What the KFF Survey Says About Denied Health Insurance Claims
KFF (formerly The Kaiser Family Foundation) recently completed the KFF Survey of Consumer Experiences with Health Insurance. In a representative sampling of 3,605 insured adults in the U.S., KFF interviewed 978 adults with primary coverage through an employer (self or spouse), 885 adults with Medicare, 815 with Medicaid, and 880 people who bought coverage on their own through the Affordable Care Act (ACA) Marketplace, aka Obamacare. This sampling of people with insurance from different sources helped ensure a representative sampling of people coming from different perspectives with regard to demographic and socioeconomic factors such as education, income and health status.
The survey asked policyholders about their experience working with their insurers from a customer perspective, with questions on topics related to claims processing, denials, the adequacy of provider networks, and how successful consumers were when it came to trying to resolve problems with their insurance company.
Would you be surprised to learn that most of the people surveyed said they experienced problems with their insurance company in the past year?

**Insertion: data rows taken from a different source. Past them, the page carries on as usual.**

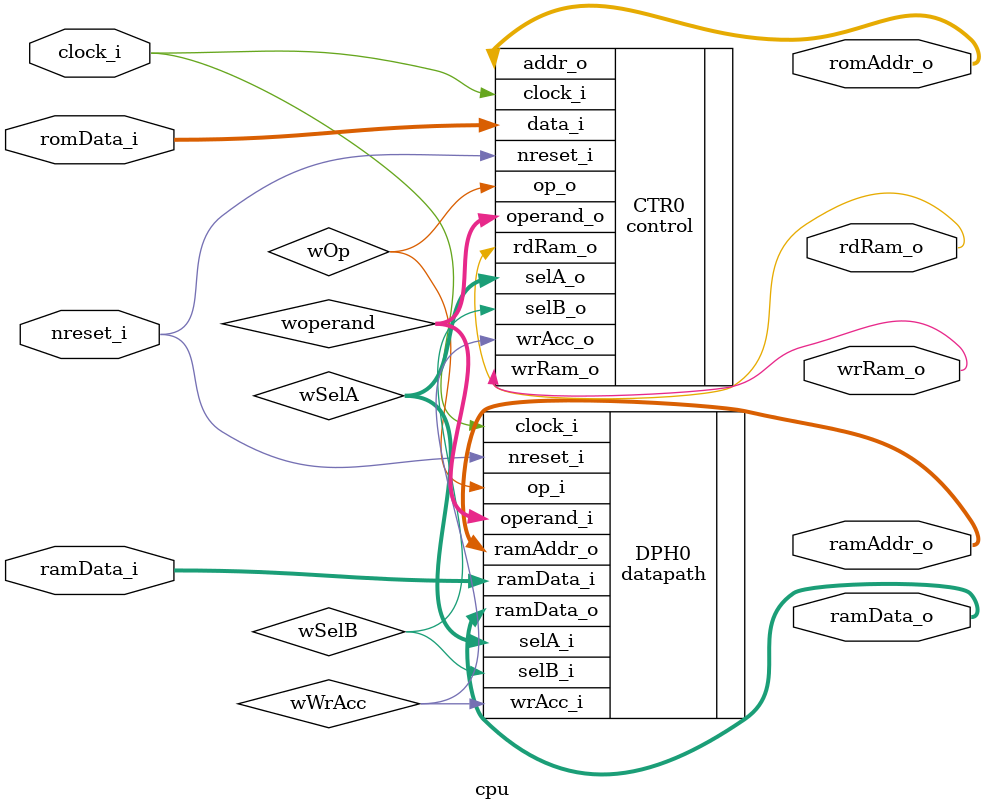
<source format=v>
`timescale 10 ns/100 ps

module cpu
#(
	parameter DATASIZE    = 16, 
	parameter OPERANDSIZE = 11,
	parameter ADDRSIZE    = 11,
	parameter SELSIZE     = 2
)
(
	clock_i,
	nreset_i,
	romData_i,
	ramData_i,
	romAddr_o,
	ramData_o,
	ramAddr_o,
	wrRam_o,
	rdRam_o
);

input wire    	              clock_i;
input wire                   nreset_i;
input wire  [ DATASIZE-1:0 ] romData_i;
input wire  [ DATASIZE-1:0 ] ramData_i;
output wire [ ADDRSIZE-1:0 ] romAddr_o;
output wire [ DATASIZE-1:0 ] ramData_o;
output wire [ ADDRSIZE-1:0 ] ramAddr_o;
output wire                  wrRam_o;
output wire 					  rdRam_o;

wire [ OPERANDSIZE-1:0 ] woperand;
wire                     wOp;
wire                     wWrAcc;
wire                     wSelB;
wire [ SELSIZE-1:0 ]     wSelA;

control CTR0
(
	.clock_i    ( clock_i   ),
	.nreset_i   ( nreset_i  ),
	.data_i     ( romData_i ),
	.addr_o     ( romAddr_o ),
	.operand_o  ( woperand  ),
	.wrRam_o    ( wrRam_o   ),
	.rdRam_o		( rdRam_o   ),
	.op_o       ( wOp       ),
	.wrAcc_o    ( wWrAcc    ),
	.selB_o     ( wSelB     ),
	.selA_o     ( wSelA     )
);

datapath DPH0
(
	.clock_i     ( clock_i   ),
	.nreset_i    ( nreset_i   ),
	.selA_i      ( wSelA     ),
	.selB_i      ( wSelB     ),
	.wrAcc_i     ( wWrAcc    ),
	.op_i        ( wOp       ),
	.ramData_i   ( ramData_i ),
	.operand_i   ( woperand  ),
	.ramData_o   ( ramData_o ),
	.ramAddr_o   ( ramAddr_o )
);

endmodule

</source>
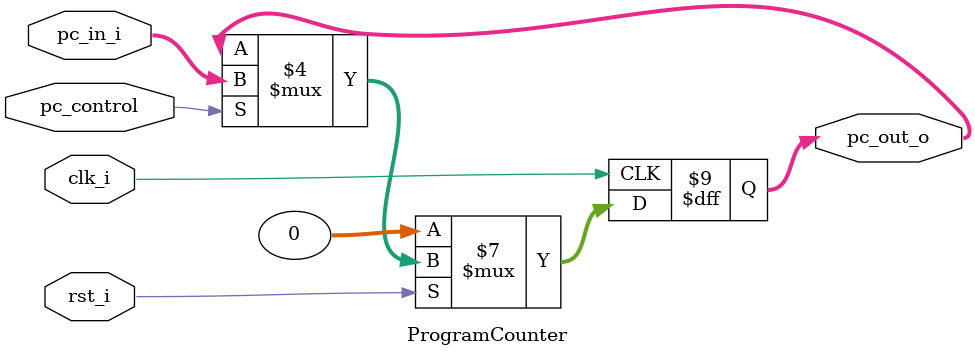
<source format=v>

module ProgramCounter(
    clk_i,
	rst_i,
    pc_control,
	pc_in_i,
	pc_out_o
	);

//I/O ports
input           clk_i;
input	        rst_i;
input 			pc_control;
input  [32-1:0] pc_in_i;
output [32-1:0] pc_out_o;

//Internal Signals
reg    [32-1:0] pc_out_o;

//Parameter


//Main function
always @(posedge clk_i) begin
    if(~rst_i)
	    pc_out_o <= 0;
	else if(pc_control)
	    pc_out_o <= pc_in_i;
    else //if(!pc_control)
        pc_out_o <= pc_out_o; //pc_control from the Hazard_detection_unit, do nop when load use data hazard is detected
end

endmodule

</source>
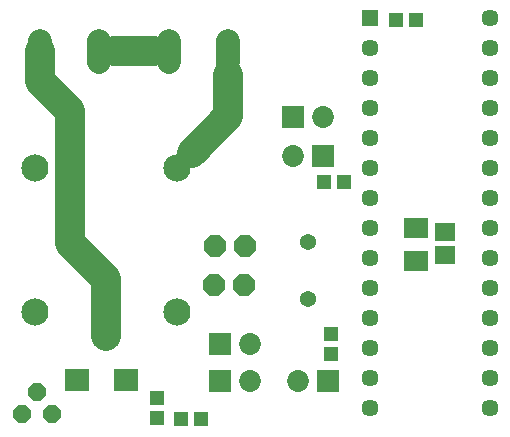
<source format=gbr>
G04 EAGLE Gerber X2 export*
%TF.Part,Single*%
%TF.FileFunction,Soldermask,Bot,1*%
%TF.FilePolarity,Negative*%
%TF.GenerationSoftware,Autodesk,EAGLE,9.1.3*%
%TF.CreationDate,2018-11-21T18:37:06Z*%
G75*
%MOMM*%
%FSLAX34Y34*%
%LPD*%
%AMOC8*
5,1,8,0,0,1.08239X$1,22.5*%
G01*
%ADD10C,2.540000*%
%ADD11P,1.951982X8X202.500000*%
%ADD12R,1.444200X1.444200*%
%ADD13C,1.444200*%
%ADD14R,1.203200X1.303200*%
%ADD15C,1.371200*%
%ADD16R,1.853200X1.853200*%
%ADD17C,1.853200*%
%ADD18C,2.303200*%
%ADD19P,1.649562X8X22.500000*%
%ADD20R,1.303200X1.203200*%
%ADD21C,1.993900*%
%ADD22R,2.003200X1.803200*%
%ADD23R,1.703200X1.503200*%
%ADD24R,2.003200X1.903200*%


D10*
X63500Y289960D02*
X63500Y177800D01*
X93910Y147390D01*
X93910Y99590D01*
X101200Y340360D02*
X135020Y340360D01*
X197720Y320040D02*
X197720Y290480D01*
X197720Y285400D02*
X166610Y254290D01*
X63500Y289960D02*
X38500Y314960D01*
X38500Y340360D01*
D11*
X212090Y175260D03*
X186690Y175260D03*
X210820Y142240D03*
X185420Y142240D03*
D12*
X317500Y368300D03*
D13*
X317500Y342900D03*
X317500Y317500D03*
X317500Y292100D03*
X317500Y266700D03*
X317500Y241300D03*
X317500Y215900D03*
X317500Y190500D03*
X317500Y165100D03*
X317500Y139700D03*
X317500Y114300D03*
X317500Y88900D03*
X317500Y63500D03*
X317500Y38100D03*
X419100Y38100D03*
X419100Y63500D03*
X419100Y88900D03*
X419100Y114300D03*
X419100Y139700D03*
X419100Y165100D03*
X419100Y190500D03*
X419100Y215900D03*
X419100Y241300D03*
X419100Y266700D03*
X419100Y292100D03*
X419100Y317500D03*
X419100Y342900D03*
X419100Y368300D03*
D14*
X339480Y367030D03*
X356480Y367030D03*
D15*
X265430Y130540D03*
X265430Y179340D03*
D16*
X278130Y251460D03*
D17*
X252730Y251460D03*
D16*
X252730Y284480D03*
D17*
X278130Y284480D03*
D14*
X278520Y229870D03*
X295520Y229870D03*
D18*
X33910Y241590D03*
X33910Y119590D03*
X93910Y99590D03*
X153910Y119590D03*
X153910Y241590D03*
D19*
X48260Y33020D03*
X35560Y52070D03*
X22860Y33020D03*
D20*
X137160Y29600D03*
X137160Y46600D03*
D14*
X174870Y29210D03*
X157870Y29210D03*
D21*
X88500Y331407D02*
X88500Y349314D01*
X38500Y349314D02*
X38500Y331407D01*
X197720Y331407D02*
X197720Y349314D01*
X147720Y349314D02*
X147720Y331407D01*
D16*
X190500Y60960D03*
D17*
X215900Y60960D03*
D22*
X356870Y190530D03*
X356870Y162530D03*
D23*
X381000Y187300D03*
X381000Y168300D03*
D24*
X110670Y62230D03*
X69670Y62230D03*
D16*
X281940Y60960D03*
D17*
X256540Y60960D03*
D20*
X284480Y84210D03*
X284480Y101210D03*
D16*
X190500Y92710D03*
D17*
X215900Y92710D03*
M02*

</source>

No? Well, would you find it surprising to find out that people with private insurance (through their employer or the ACA Marketplace) experienced claim denials about twice as often as Medicare or Medicaid? Maybe you are just hard to surprise, or you’ve had a problem or two with your insurance in the past year as well.
Here is a summary of some of the key findings gleaned from the survey, as reported by KFF.
Fifty-eight percent of respondents said that they had experienced problems with their insurance in the past year, including claim denials, problems with their provider network, and difficulty obtaining pre-authorization. Sadly, people in poorer health reported more problems than those in better health.
About half of the people who reported problems also reported that they were unable to have their issues satisfactorily resolved. The consequences for these individuals included paying more for care, experiencing a decline in health, and for 17% of the respondents, being unable to receive care recommended by their doctors due to problems with their insurance company that they couldn’t resolve.
The survey participants most in need of mental health care services or medication were the least likely to get it. A common refrain from the insurers was that the particular service or treatment needed was not covered by the policyholder’s plan.
Denied Claims Are the Worst
KFF concluded, based on the data, that among all the problems policyholders experienced, denied claims were the most challenging for consumers to solve on their own and the least likely to be resolved satisfactorily.
Eighty-four percent of consumers with denied claims tried to get their problem resolved by talking to the insurance company or trying to get help from family, friends or their doctor. Only about 15% filed a formal appeal with the insurer. The majority of policyholders were unaware of their right to appeal, and the vast majority had no idea whether some government agency might be able to assist them.
Most distressingly, people who experienced an insurance claim denial by and large suffered serious adverse consequences, including an increase in out-of-pocket costs, a delay in receiving the care they needed or not getting it all, and a deterioration in their health.
You Have Rights!
If you didn’t know it before now, let’s make it clear: if your insurance claim is denied, you have the right to appeal that denial through various means. If you are having trouble navigating the system or think you need professional help to go up against an insurance giant and come out on top, an insurance claim denial lawyer might be able to assist you and take the burden off your shoulders without charging any upfront fee. There may also be government agencies or consumer assistance programs that can answer your questions and help you file an appeal or resolve your problem. Your claim denial letter should include a reference to any such programs that exist in your area; many insurers are required by law to provide this information.
If your health insurance claim was denied, you’re not alone. Many others face the same challenges, and those who get help filing an appeal are more likely to get their claim satisfactorily resolved and get the care they need without undue delay.
A Note About KFF
KFF, as it likes to be called, was formerly known as The Kaiser Family Foundation, and before that, The Henry J. Kaiser Family Foundation. Kaiser was an American industrialist who created Kaiser Permanente to provide health care to his workers and their families. Kaiser Permanente today is an insurance giant, as well as a hospital chain and umbrella of medical groups. KFF has chosen its new name to distinguish itself from Kaiser Permanente (and also because it isn’t a foundation anymore, although it is still a non-partisan, non-profit organization focused on matters of health policy). KFF is well-regarded for its research, journalism and public health information campaigns and shouldn’t be confused with Kaiser Permanente or considered biased toward the health insurance industry or healthcare providers.